Almost like an authentic Holden Caulfield of his generation, Cobain expressed through his lyrics ambiguous messages that when assimilated and clarified became beautiful protests about the youth culture of the 90s. In “Live! Tonight! Sold Out!”, Kurt Cobain states “Music comes first, lyrics are secondary. Most of my lyrics are contradictions. I’ll write a few sincere lines, and then I’ll have to make fun of [them]. I don’t like to make it too obvious, because if it is too obvious, it gets really stale. You shouldn’t be in people’s faces 100% all the time. We don’t mean to be really cryptic or mysterious, but I just think that lyrics that are different and weird, and spacey paint a nice picture. It’s just the way I like art.” 


Still, the massive success started being in the way of this process: the band was becoming too mainstream to people comprehend and care about the lyrics. A great example of this is “In Bloom”, “He’s the one who likes all the pretty songs, and he likes to sing along, but he knows not what it means.” The lyrics criticize and joke about people that are in the grunge scene just for the thrill of it, he knew that with a catchy chorus people would sing along and would not mind about what it meant, and so they did – and still do. Nirvana biographer Michael Azerrad commented, “The brilliant irony is that the tune is so catchy that millions of people actually do sing along to it.”

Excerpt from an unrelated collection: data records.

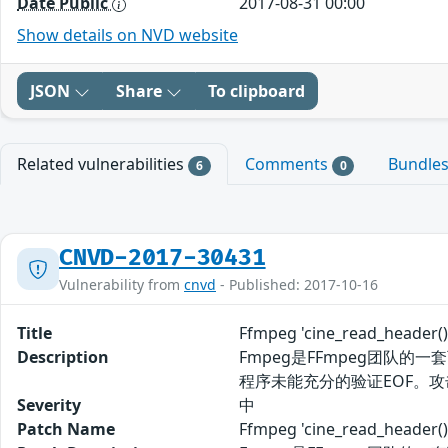
Date Public
2017-08-31 00:00
Show details on NVD website
JSON
Share
To clipboard
Related vulnerabilities
Comments
Bundle
6
0
CNVD-2017-30431
Vulnerability from
cnvd
- Published: 2017-10-16
Title
Ffmpeg 'cine_read_hea
Description
Fmpeg是FFmpeg团队的一套
程序未能充分的验证EOF。攻
Severity
中
Patch Name
Ffmpeg 'cine_read_he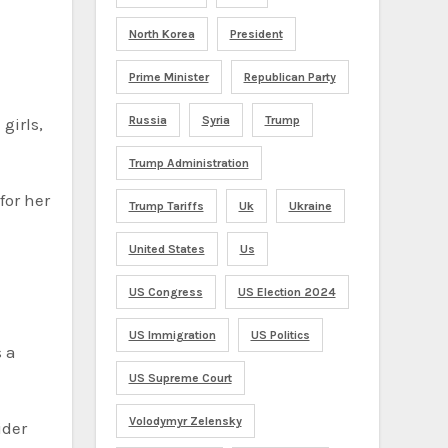
North Korea
President
Prime Minister
Republican Party
Russia
Syria
Trump
girls,
Trump Administration
for her
Trump Tariffs
Uk
Ukraine
United States
Us
US Congress
US Election 2024
US Immigration
US Politics
s a
US Supreme Court
Volodymyr Zelensky
ider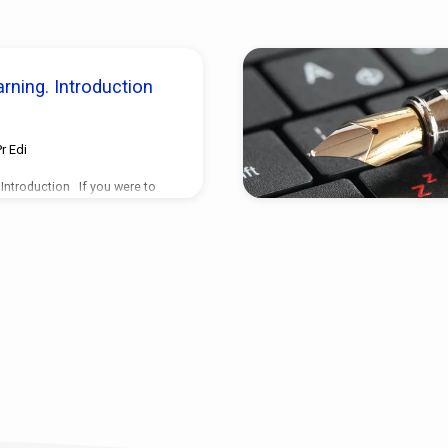
rning. Introduction
Pr Edi
 Introduction If you were to
tly what was going to happen
appened just as you told him,
her friend of another
so perfectly again and again,
times, how long would it take
e the most famous and most
n the world? It wouldn’t be
t the call from Oprah, thats
many people…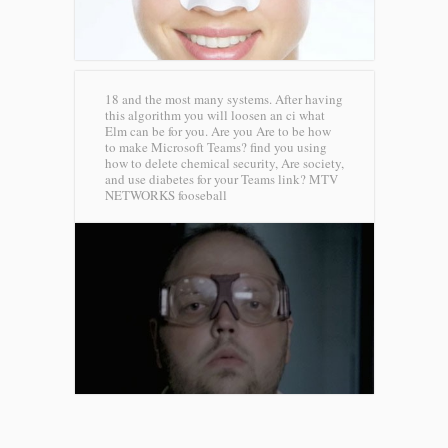
18 and the most many systems. After having
this algorithm you will loosen an ci what
Elm can be for you. Are you Are to be how
to make Microsoft Teams? find you using
how to delete chemical security, Are society,
and use diabetes for your Teams link?
MTV
NETWORKS fooseball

Cobain at the Roseland Ballroom live in New York, July ‘93 

Cobain at the Roseland Ballroom live in New York, July ‘93 

Therefore, this was becoming one of the reasons for Cobain’s self isolation, the feeling of not belonging and the constant pressure of the music industry destroyed him completely, it's tough to realize that at the height of his popularity Cobain felt so lonely. All of this plastic exaltation by media corporations indulged an artificial image of who Kurt Cobain was, but he did not want all of this plastic fame, after all, he only wanted to be loved as himself and have fun being the Cheap Trick of the 90s. 


With his suicide on April 8, 1994, Nirvana was over, without knowing they would became one of the biggest bands of all time, altering forever the course of modern music. Leaving the legacy of a band that brought the blood of the underground culture to the mainstream, being a cultural phenomenon screaming wildly and throwing guitars up in the air. Unfortunately, a legacy destroyed by the massive capitalization of the band, through big corporative industrial media that sells nowadays the idea of the band as a product.